O'Malley Posted October 7, 2015 Posted October 7, 2015 I think that a mild attraction or a social flirtation can develop without feeling compelled to act out on it. That seems to be the case with this guy. You invited him out and he neither asked for a rain check nor responded with an invite of his own (both of which would have indicated reciprocated interest) so I'd let this one go. Be professional but let him see the best of you.
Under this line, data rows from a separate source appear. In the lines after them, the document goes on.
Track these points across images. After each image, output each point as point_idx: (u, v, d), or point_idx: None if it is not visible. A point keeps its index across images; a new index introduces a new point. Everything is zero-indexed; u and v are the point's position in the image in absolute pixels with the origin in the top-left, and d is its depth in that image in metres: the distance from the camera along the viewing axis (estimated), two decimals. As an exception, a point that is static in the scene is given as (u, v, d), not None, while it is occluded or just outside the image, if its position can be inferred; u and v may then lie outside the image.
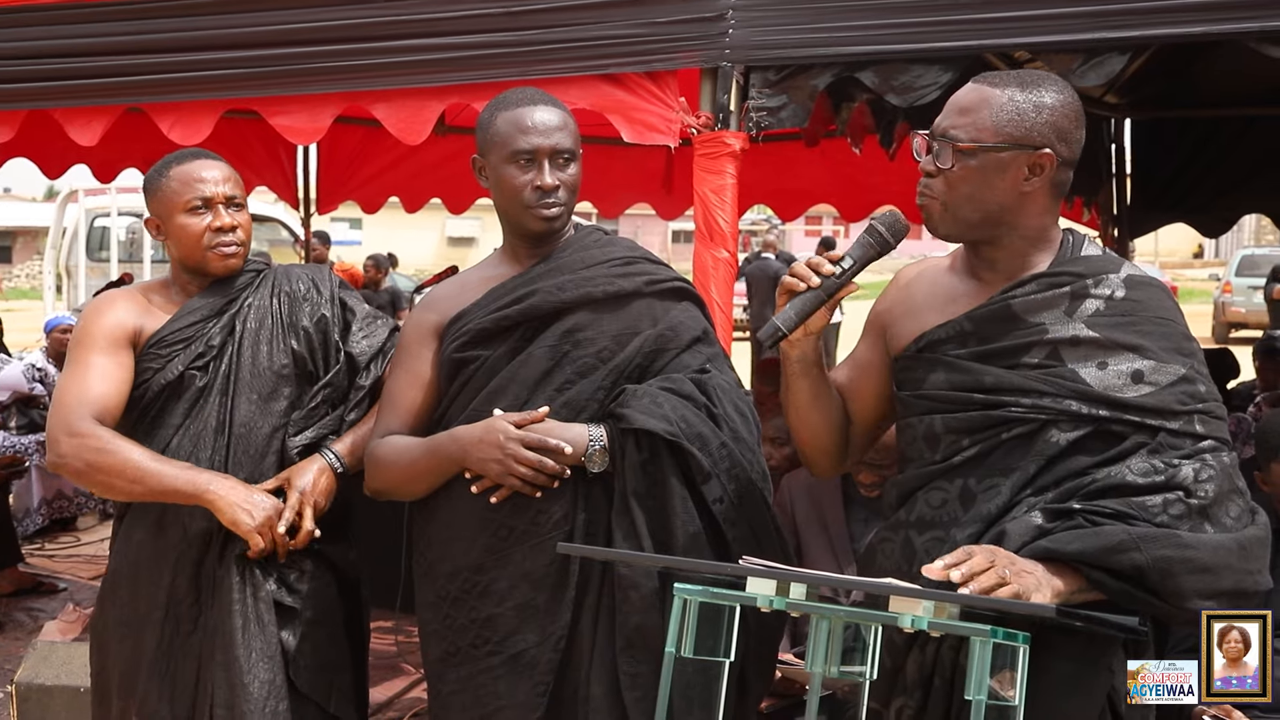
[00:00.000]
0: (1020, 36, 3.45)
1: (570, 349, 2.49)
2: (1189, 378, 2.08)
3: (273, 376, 2.78)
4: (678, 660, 1.97)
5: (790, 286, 2.19)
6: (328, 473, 2.73)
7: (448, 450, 2.46)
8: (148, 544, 2.77)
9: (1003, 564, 1.94)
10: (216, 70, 3.96)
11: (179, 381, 2.75)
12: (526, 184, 2.49)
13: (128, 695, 2.77)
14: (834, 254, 2.19)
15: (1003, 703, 1.81)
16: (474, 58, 3.75)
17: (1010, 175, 2.11)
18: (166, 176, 2.78)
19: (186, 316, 2.79)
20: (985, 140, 2.09)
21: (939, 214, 2.15)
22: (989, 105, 2.10)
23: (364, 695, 2.94)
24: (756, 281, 13.10)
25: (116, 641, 2.80)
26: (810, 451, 2.41)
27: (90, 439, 2.65)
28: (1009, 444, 2.11)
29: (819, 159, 6.60)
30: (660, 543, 2.36)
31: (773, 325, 2.18)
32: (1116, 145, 6.81)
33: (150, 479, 2.64)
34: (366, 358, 2.85)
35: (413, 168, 7.16)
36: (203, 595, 2.73)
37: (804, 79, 3.51)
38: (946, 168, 2.12)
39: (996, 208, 2.13)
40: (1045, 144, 2.10)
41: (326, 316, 2.85)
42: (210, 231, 2.76)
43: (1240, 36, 3.25)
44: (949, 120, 2.14)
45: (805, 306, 2.18)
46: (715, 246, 3.57)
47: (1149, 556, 1.96)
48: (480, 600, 2.46)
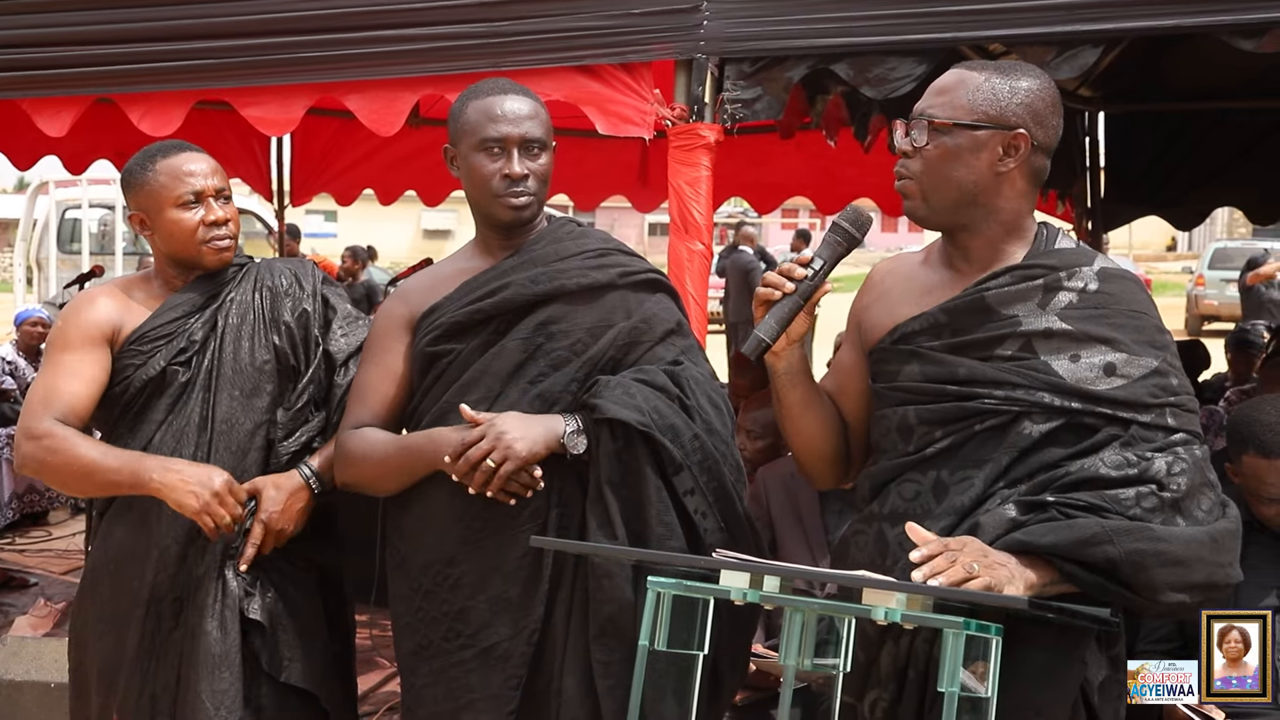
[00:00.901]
0: (994, 29, 3.46)
1: (544, 341, 2.48)
2: (1161, 371, 2.09)
3: (255, 372, 2.76)
4: (650, 653, 1.97)
5: (766, 297, 2.18)
6: (302, 493, 2.69)
7: (422, 450, 2.45)
8: (129, 541, 2.74)
9: (972, 557, 1.95)
10: (187, 60, 3.93)
11: (161, 377, 2.73)
12: (495, 172, 2.48)
13: (108, 692, 2.75)
14: (803, 257, 2.18)
15: (975, 694, 1.82)
16: (447, 49, 3.73)
17: (986, 155, 2.12)
18: (152, 170, 2.74)
19: (169, 312, 2.76)
20: (961, 119, 2.11)
21: (916, 194, 2.16)
22: (966, 86, 2.13)
23: (352, 688, 2.94)
24: (732, 274, 13.10)
25: (96, 638, 2.78)
26: (810, 461, 2.38)
27: (45, 439, 2.65)
28: (981, 436, 2.11)
29: (794, 151, 6.60)
30: (634, 532, 2.36)
31: (755, 338, 2.17)
32: (1090, 139, 6.84)
33: (97, 475, 2.65)
34: (344, 355, 2.83)
35: (387, 160, 7.13)
36: (185, 593, 2.71)
37: (779, 71, 3.51)
38: (922, 145, 2.13)
39: (972, 187, 2.13)
40: (1020, 125, 2.12)
41: (308, 311, 2.82)
42: (204, 226, 2.72)
43: (1212, 29, 3.27)
44: (927, 101, 2.16)
45: (784, 314, 2.17)
46: (690, 239, 3.57)
47: (1122, 549, 1.97)
48: (452, 593, 2.45)
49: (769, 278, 2.19)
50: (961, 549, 1.97)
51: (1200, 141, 6.67)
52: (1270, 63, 3.77)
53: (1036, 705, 2.04)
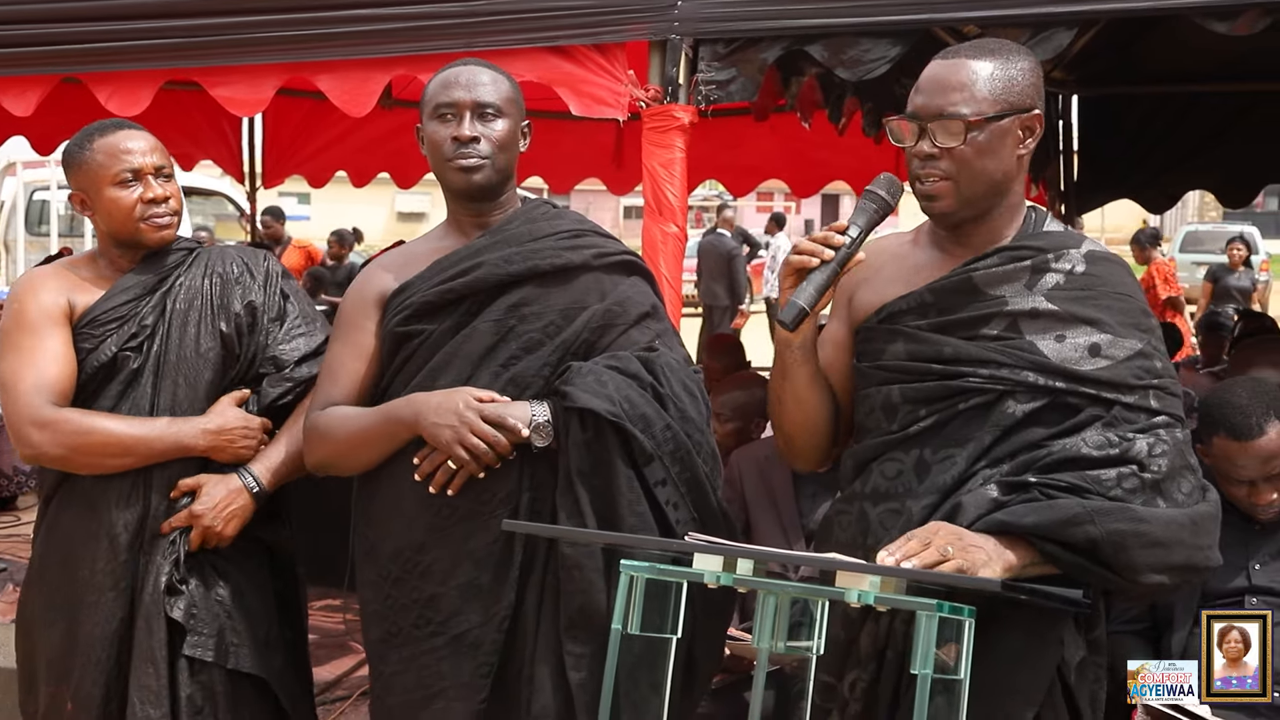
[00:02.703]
0: (969, 11, 3.46)
1: (516, 323, 2.46)
2: (1145, 353, 2.11)
3: (198, 359, 2.73)
4: (624, 637, 1.96)
5: (801, 264, 2.14)
6: (242, 496, 2.68)
7: (402, 415, 2.42)
8: (79, 527, 2.71)
9: (945, 540, 1.95)
10: (155, 39, 3.88)
11: (112, 363, 2.70)
12: (446, 136, 2.46)
13: (58, 681, 2.72)
14: (839, 224, 2.15)
15: (949, 676, 1.82)
16: (419, 29, 3.70)
17: (1010, 141, 2.12)
18: (90, 149, 2.71)
19: (119, 295, 2.73)
20: (987, 111, 2.10)
21: (950, 193, 2.13)
22: (981, 77, 2.10)
23: (306, 672, 2.91)
24: (706, 257, 13.10)
25: (44, 627, 2.74)
26: (804, 439, 2.34)
27: (62, 424, 2.63)
28: (966, 415, 2.12)
29: (769, 134, 6.59)
30: (606, 522, 2.34)
31: (796, 306, 2.12)
32: (1064, 122, 6.86)
33: (140, 449, 2.65)
34: (296, 355, 2.79)
35: (360, 141, 7.08)
36: (136, 580, 2.68)
37: (753, 52, 3.49)
38: (955, 145, 2.10)
39: (1002, 177, 2.14)
40: (1035, 105, 2.14)
41: (256, 303, 2.78)
42: (142, 203, 2.69)
43: (1186, 12, 3.27)
44: (943, 98, 2.11)
45: (822, 282, 2.13)
46: (664, 221, 3.55)
47: (1103, 530, 1.98)
48: (422, 580, 2.43)
49: (804, 245, 2.15)
50: (935, 534, 1.97)
51: (1173, 125, 6.69)
52: (1243, 46, 3.79)
53: (1013, 686, 2.05)
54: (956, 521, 2.05)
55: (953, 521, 2.05)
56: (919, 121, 2.12)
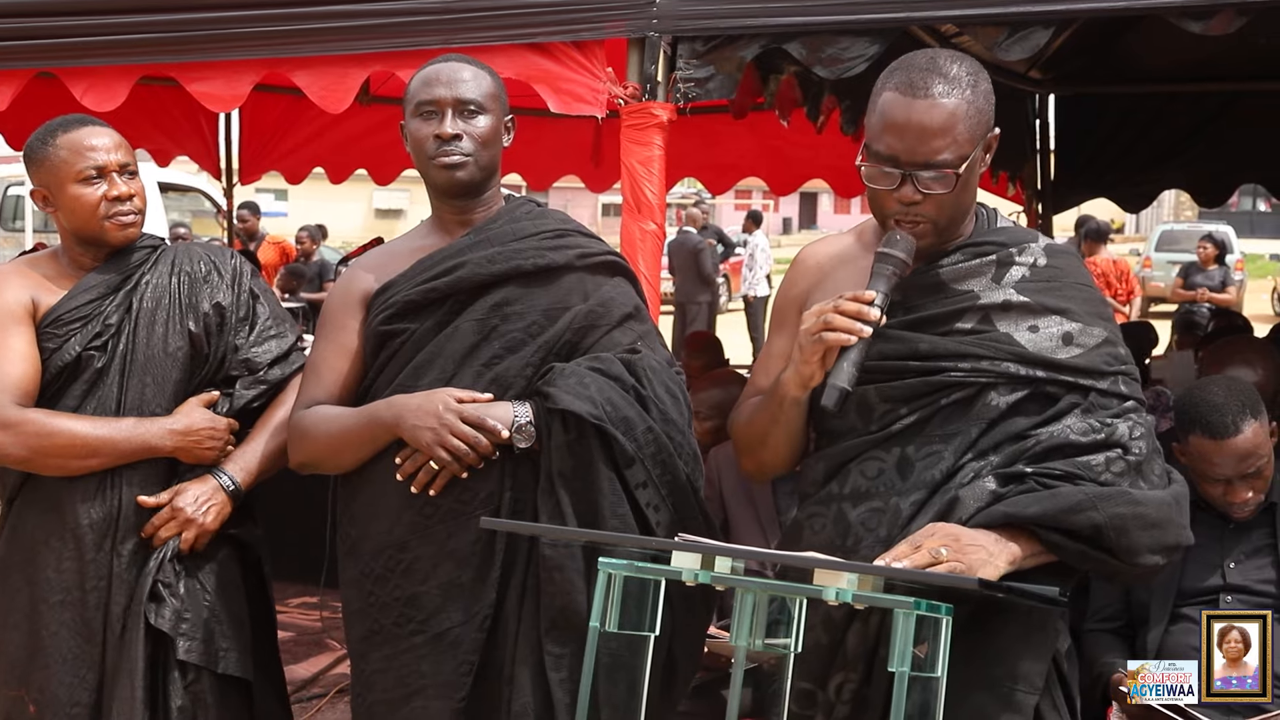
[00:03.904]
0: (947, 9, 3.47)
1: (499, 323, 2.45)
2: (1111, 340, 2.16)
3: (166, 359, 2.71)
4: (602, 635, 1.96)
5: (837, 342, 2.06)
6: (220, 495, 2.68)
7: (382, 416, 2.42)
8: (43, 527, 2.69)
9: (939, 542, 1.96)
10: (131, 34, 3.84)
11: (76, 363, 2.67)
12: (429, 134, 2.46)
13: (20, 684, 2.69)
14: (865, 295, 2.08)
15: (927, 674, 1.83)
16: (397, 25, 3.68)
17: (980, 166, 2.14)
18: (53, 145, 2.69)
19: (83, 294, 2.70)
20: (968, 153, 2.09)
21: (932, 232, 2.13)
22: (960, 118, 2.07)
23: (277, 668, 2.91)
24: (677, 255, 13.14)
25: (9, 629, 2.71)
26: (777, 469, 2.35)
27: (26, 425, 2.61)
28: (947, 410, 2.13)
29: (748, 132, 6.58)
30: (587, 524, 2.34)
31: (838, 389, 2.06)
32: (1041, 121, 6.88)
33: (105, 449, 2.62)
34: (269, 358, 2.78)
35: (338, 138, 7.04)
36: (105, 584, 2.66)
37: (731, 50, 3.49)
38: (944, 192, 2.08)
39: (971, 199, 2.17)
40: (994, 123, 2.15)
41: (224, 303, 2.77)
42: (106, 201, 2.67)
43: (1161, 11, 3.29)
44: (926, 147, 2.06)
45: (858, 358, 2.08)
46: (643, 219, 3.55)
47: (1105, 514, 2.02)
48: (404, 578, 2.43)
49: (838, 322, 2.07)
50: (930, 536, 1.99)
51: (1148, 125, 6.74)
52: (1219, 46, 3.81)
53: (1017, 674, 2.08)
54: (955, 515, 2.06)
55: (950, 515, 2.06)
56: (901, 170, 2.08)
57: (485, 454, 2.35)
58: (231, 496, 2.69)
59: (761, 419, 2.28)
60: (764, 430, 2.28)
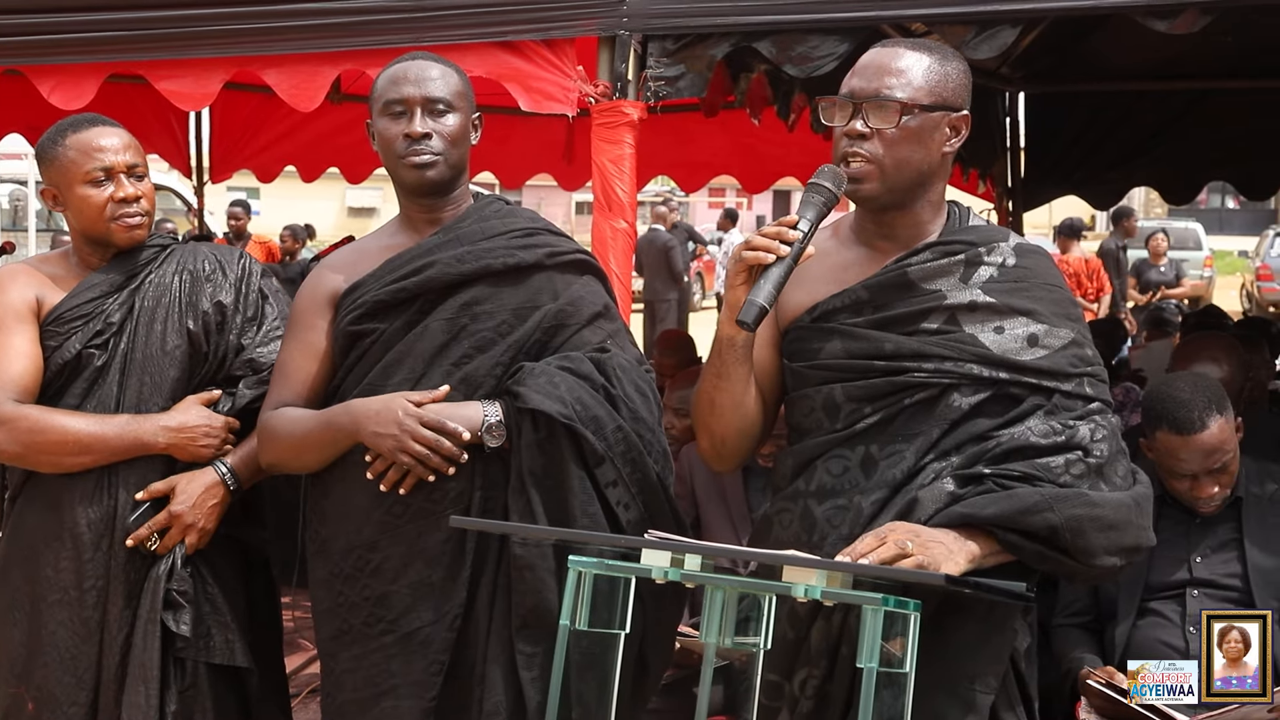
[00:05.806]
0: (916, 8, 3.49)
1: (468, 322, 2.45)
2: (1078, 341, 2.16)
3: (164, 357, 2.70)
4: (573, 634, 1.97)
5: (755, 260, 2.07)
6: (218, 489, 2.67)
7: (341, 422, 2.41)
8: (42, 526, 2.68)
9: (901, 537, 1.97)
10: (99, 32, 3.82)
11: (76, 361, 2.67)
12: (398, 134, 2.45)
13: (20, 681, 2.69)
14: (789, 219, 2.11)
15: (896, 670, 1.84)
16: (368, 23, 3.67)
17: (938, 136, 2.15)
18: (63, 145, 2.68)
19: (85, 292, 2.70)
20: (921, 100, 2.12)
21: (875, 176, 2.13)
22: (918, 68, 2.13)
23: (281, 676, 2.92)
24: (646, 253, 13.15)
25: (9, 626, 2.71)
26: (735, 440, 2.29)
27: (20, 421, 2.60)
28: (911, 410, 2.14)
29: (719, 130, 6.59)
30: (558, 523, 2.34)
31: (756, 305, 2.06)
32: (1011, 119, 6.92)
33: (98, 446, 2.61)
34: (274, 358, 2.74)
35: (309, 136, 7.01)
36: (106, 583, 2.65)
37: (702, 48, 3.50)
38: (887, 127, 2.11)
39: (926, 169, 2.16)
40: (964, 106, 2.17)
41: (225, 302, 2.75)
42: (113, 202, 2.66)
43: (1127, 11, 3.32)
44: (879, 81, 2.12)
45: (778, 278, 2.07)
46: (614, 217, 3.55)
47: (1062, 516, 2.03)
48: (373, 578, 2.42)
49: (758, 241, 2.10)
50: (891, 531, 2.00)
51: (1117, 122, 6.78)
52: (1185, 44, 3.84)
53: (973, 673, 2.09)
54: (914, 516, 2.07)
55: (910, 516, 2.07)
56: (853, 101, 2.13)
57: (449, 456, 2.35)
58: (230, 490, 2.67)
59: (708, 377, 2.25)
60: (711, 392, 2.24)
Take that initiative and passion and put it towards meeting men who clearly show and return interest.
loveflower Posted October 8, 2015 Posted October 8, 2015 Recommend the book : "he is just not that into you" I find it enlightening. 1
bachdude Posted October 8, 2015 Posted October 8, 2015 As you know, artistic types often have a very strong independent streak in them and perhaps he felt the urge to pull back a little when he saw how interested you were in him. He may prefer to be in control of the situation and the pace. Otherwise he might feel a bit engulfed. Well, I think if there is any hope for this relationship to turn into the passionate romance you are dreaming of, you are going to have to back off, be more distant, professional, etc... If he does have interest and just hasn't acted on it yet, he will see that he may have given you the wrong impression and it may motivate him to pursue. You won't get anywhere by pushing him anyway. So it's pretty much your only option at this point. Good luck! 1
loveflower Posted October 8, 2015 Posted October 8, 2015 yes, it's very hard to understand how someone seemingly interested in you, are not that into you. I have been there. I was very naive. for me, it was black and white. either you really into someone or you don't. it never occurred to me that guys could be very gray.
stillafool Posted October 8, 2015 Posted October 8, 2015 Age difference is high- 6 years. Yes, not much money for sure. 6 years is not that high of an age difference.